Directive:
Extract every line in the records that contains the string "range", matching case exactly.

Data to use:
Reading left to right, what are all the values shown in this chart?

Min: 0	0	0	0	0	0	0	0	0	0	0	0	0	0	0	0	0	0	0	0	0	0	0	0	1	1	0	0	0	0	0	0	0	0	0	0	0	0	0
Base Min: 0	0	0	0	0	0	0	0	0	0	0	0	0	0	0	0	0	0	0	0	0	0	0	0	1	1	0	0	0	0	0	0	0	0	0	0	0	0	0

...

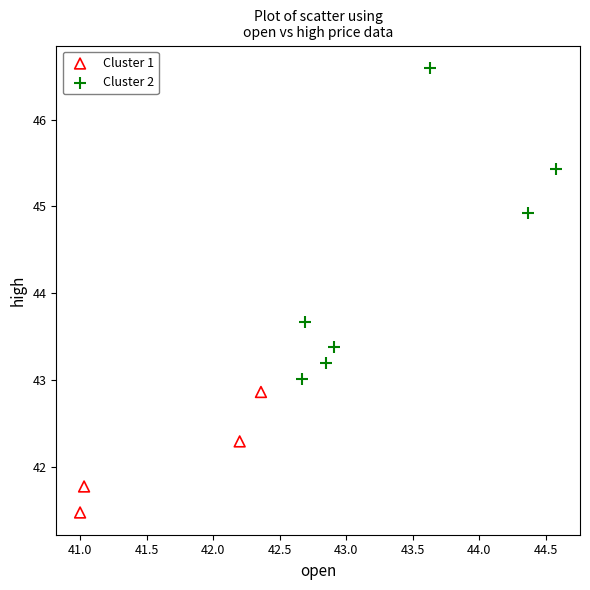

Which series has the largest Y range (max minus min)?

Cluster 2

Output of the task:
Which series has the largest Y range (max minus min)?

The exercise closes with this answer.